Secondly, if the value is drawn as a Q-number from wikidata, the template automatically picks up whether there is eg a Creator template, or a Wikipedia article, or a Commons category for the concept. With wikitext this generally will not happen.
  • Synchronisation If a new wikipedia article or creator template gets made, or internationalisation gets added for a concept, what gets shown on the template page will automatically get updated to show it. With plain wikitext this does not happen.
Also, if information gets improved on Wikidata, what gets shown by the template will automatically get updated, so the two views remain in sync. Templates like {{Artwork}} include a pencil icon on displayed fields to encourage editors to edit the relevant statement on Wikidata. In contrast if local wikitext gets edited to add new information, that added knowledge does not get synchronised to Wikidata.
  • Some disadvantages of drawing from Wikidata
  • Vandalism and tracking The flip-side of encouraging people to make edits on Wikidata is that that may also lead to more questionable edits there. (Indeed, one argument made for the Short descriptions project on en-Wikipedia was to reduce bad edits on Wikidata.
Edits made on Wikidata do not show up on Commons watchlists, or in the histories of Commons pages, so they can get missed. (Though they do show up in the histories of the Wikidata pages, and in queries for changes made to particular sets of pages).
  • Transparency (?) It can be unclear just where data is coming from, or how new data can be added, particularly for fields not shown. (eg recent discussion at COM:VP, of a file where literally only {{Artwork}} appeared in wikitext, as the data for the file, such as it was, was all drawn from Wikidata; and even the Wikidata ID itself was drawn from SDC). This might be helped by always leaving at least some fields of the template open in wikitext.
  • Searching (?) A point made by User:Fæ in the discussion at COM:VPP previously was that information should be kept in wikitext as this is valuable for search. It's perhaps worth noting that basic searches still work fine, as search searches the text of pages after template content has been transcluded. So eg [1] still finds this file, even though the words "Beach scene with fish-sellers at Katwijk" appear nowhere in the local wikitext. But what Fae may be referring to is searches that start with the insource: keyword, specifically to search wikitext -- as used for example in files like this one to search for other content from books by the same author, part of the bulk upload by Fae from the Internet Archive.

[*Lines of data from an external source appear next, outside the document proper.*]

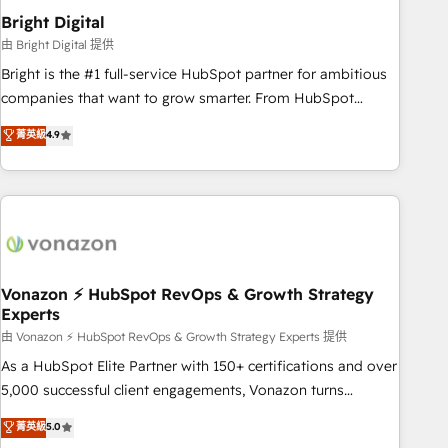
2021 🌟INBOUND’19 HubSpot Rising Star Why us?
Bright Digital
Harnessing the full potential of the powerful HubSpot CRM.
由 Bright Digital 提供
✔️A team of HubSpot experts backed by over 10+ years of
Bright is the #1 full-service HubSpot partner for ambitious
HubSpot experience ✔️Flexible pricing models — Hourly-fee
companies that want to grow smarter. From HubSpot
(assigned one Dedicated HubSpot Admin); Monthly-fee
onboarding, to training, from developing a new website to
菁英級
4.9
(HubSpot Admin + Project Manager); and Fixed Project Cost
lead generation and digital marketing; we do it all (and with
(as per requirement). ✔️Helped over 25,000+ customers so
great results)! In short, our services include: - HubSpot
far with our HubSpot solutions. ✔️Bespoke apps & on-
consultancy: onboarding, training, data migration - HubSpot
demand bundle services. Connect with us today!
development: websites, custom modules, integrations -
Marketing & sales solutions: digital marketing, advertising,
campaigns, content and design We connect people, data
and technology to improve customer experiences. With our
Vonazon ⚡ HubSpot RevOps & Growth Strategy
Experts
bright people, exciting ideas and can-do mentality, we
ensure revenue growth on a daily basis. So tell us your
由 Vonazon ⚡ HubSpot RevOps & Growth Strategy Experts 提供
challenge; our passionate and growth driven team of 100+
As a HubSpot Elite Partner with 150+ certifications and over
experts is ready for you! Driving digital growth |
5,000 successful client engagements, Vonazon turns
www.brightdigital.com
marketing complexity into measurable, scalable growth.
菁英級
5.0
From onboarding to enterprise-grade campaigns, our in-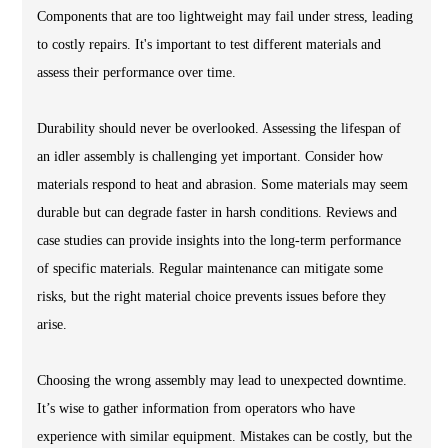
Components that are too lightweight may fail under stress, leading
to costly repairs. It's important to test different materials and
assess their performance over time.
Durability should never be overlooked. Assessing the lifespan of
an idler assembly is challenging yet important. Consider how
materials respond to heat and abrasion. Some materials may seem
durable but can degrade faster in harsh conditions. Reviews and
case studies can provide insights into the long-term performance
of specific materials. Regular maintenance can mitigate some
risks, but the right material choice prevents issues before they
arise.
Choosing the wrong assembly may lead to unexpected downtime.
It’s wise to gather information from operators who have
experience with similar equipment. Mistakes can be costly, but the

A comment: When first planning the upload I'm working on, it was the 'questionable edits' point above that gave me most concern. So my first thought was to use templates like eg {{WrapWD|Q90}} -> Paris 

wikidata:Q90

to represent field-values locally in wikitext, and dissuade people from editing the wikidata, while trying to keep as much of the benefit of internationalisation and linking as I could. (By the way, off-topic question: Where do we prefer such links to point? Traditionally, wikipedia has been the default preferred choice, if available. But it seems to me there's a lot to be said for trying to link to Commons categories as first preference, where possible. But anyway that's a whole different discussion).

However, I'm now tending more to doing what has now been done for so many paintings, i.e. for the fields in question just have statements on Wikidata that get picked up by the template, without local wikitext for those fields. And for me the balance of this has been tipped by synchronisation. As part of the upload process, I won't be able to match all strings to wikidata items, at least not to start with. So some values will inititally go into wikidata (and be reflected by the template) as unmatched strings, using Wikidata properties like author name string (P2093). Doing this lets me get the images up as quickly as possible, with at least something (a string) as the field's value.

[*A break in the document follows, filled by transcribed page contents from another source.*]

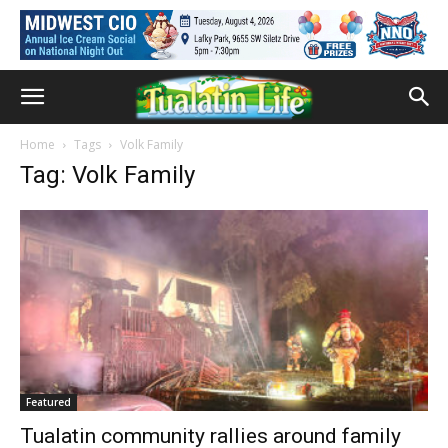
Home
Tags
Volk Family
Tag: Volk Family
Featured
Tualatin community rallies around family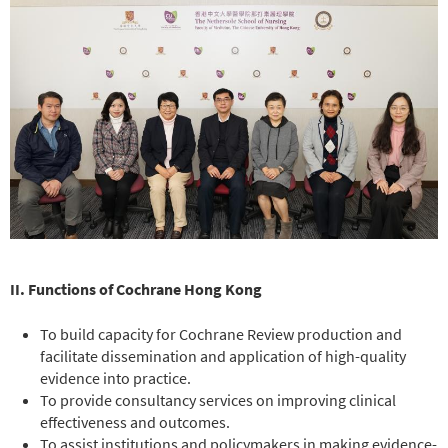
II. Functions of Cochrane Hong Kong
To build capacity for Cochrane Review production and
facilitate dissemination and application of high-quality
evidence into practice.
To provide consultancy services on improving clinical
effectiveness and outcomes.
To assist institutions and policymakers in making evidence-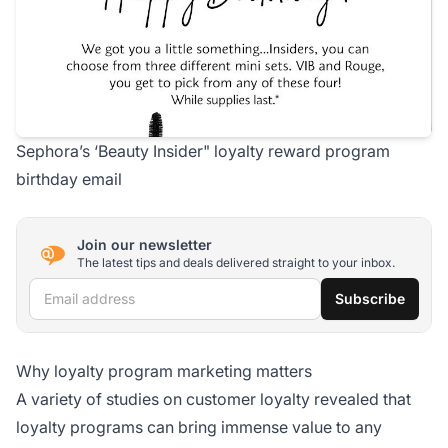
Sephora’s ‘Beauty Insider" loyalty reward program
birthday email
Join our newsletter
The latest tips and deals delivered straight to your inbox.
Email address
Subscribe
Why loyalty program marketing matters
A variety of studies on customer loyalty revealed that
loyalty programs can bring immense value to any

But later, as a follow-up, I will be coming back to those strings, and trying much more exhaustively to match them. If I have synchronisation, then I only need to make that edit once on Wikidata, and what's shown in the template will update automatically, and pick up all of the internationalisations, links, creator templates, etc automatically. Also it means that if anyone else had found the unlinked name on Commons, and wanted to link them, I wouldn't have to worry that they might have done that in wikitext, that might now get overwritten. If instead they had followed the 'pencil' link, and editied the entry to a Q-number on wikidata, they would have already done my job for me, and in the process taken one more name off my to-do list. Even when that hasn't happened, it's far easier for me if I know that I (or anybody else) only has to deal with the 'matching' issue on Wikidata (for which there are well-developed workflows), knowing that what gets shown on Commons will update automatically accordingly.

So that's why personally, at the moment, I'm leaning towards the 'dematerialisation' model for my upload. But I want to get this right, and go with whatever approach as far as possible maximises all the advantages, and minimises all the disadvantages.

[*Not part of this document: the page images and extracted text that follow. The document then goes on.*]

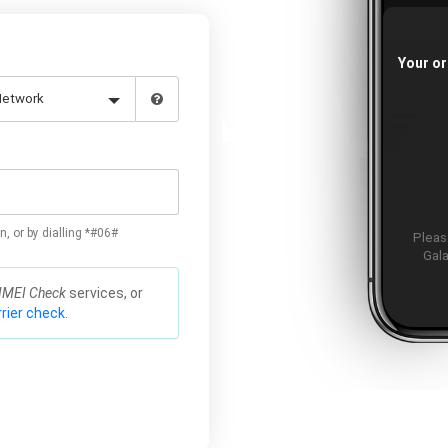
Your or
n, or by dialling *#06#
Please
Gala
IMEI Check
services, or
rier check.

And so that's why I really want to know what are ways to minimise disadvantages; or, alternatively, what are other approaches that could still manage to secure as much as possible of the positives? Jheald (talk) 21:25, 25 November 2020 (UTC)[reply]

  • Is this question about moving every separate image to Wikidata? A prime example of the headaches it creates are the thousands of images inside Category:19th-century photographs of Brazil. I think the first question should be what images (if any) should and are at wikidata and whether the "metadata" from Wikidata should be copied here or just incorporated automatically. I think it doesn't make sense for an image that is uploaded to Commons to have all its corresponding data at Wikidata as it makes every Commons template and discussion just circular. -- Ricky81682 (talk) 18:41, 2 December 2020 (UTC)[reply]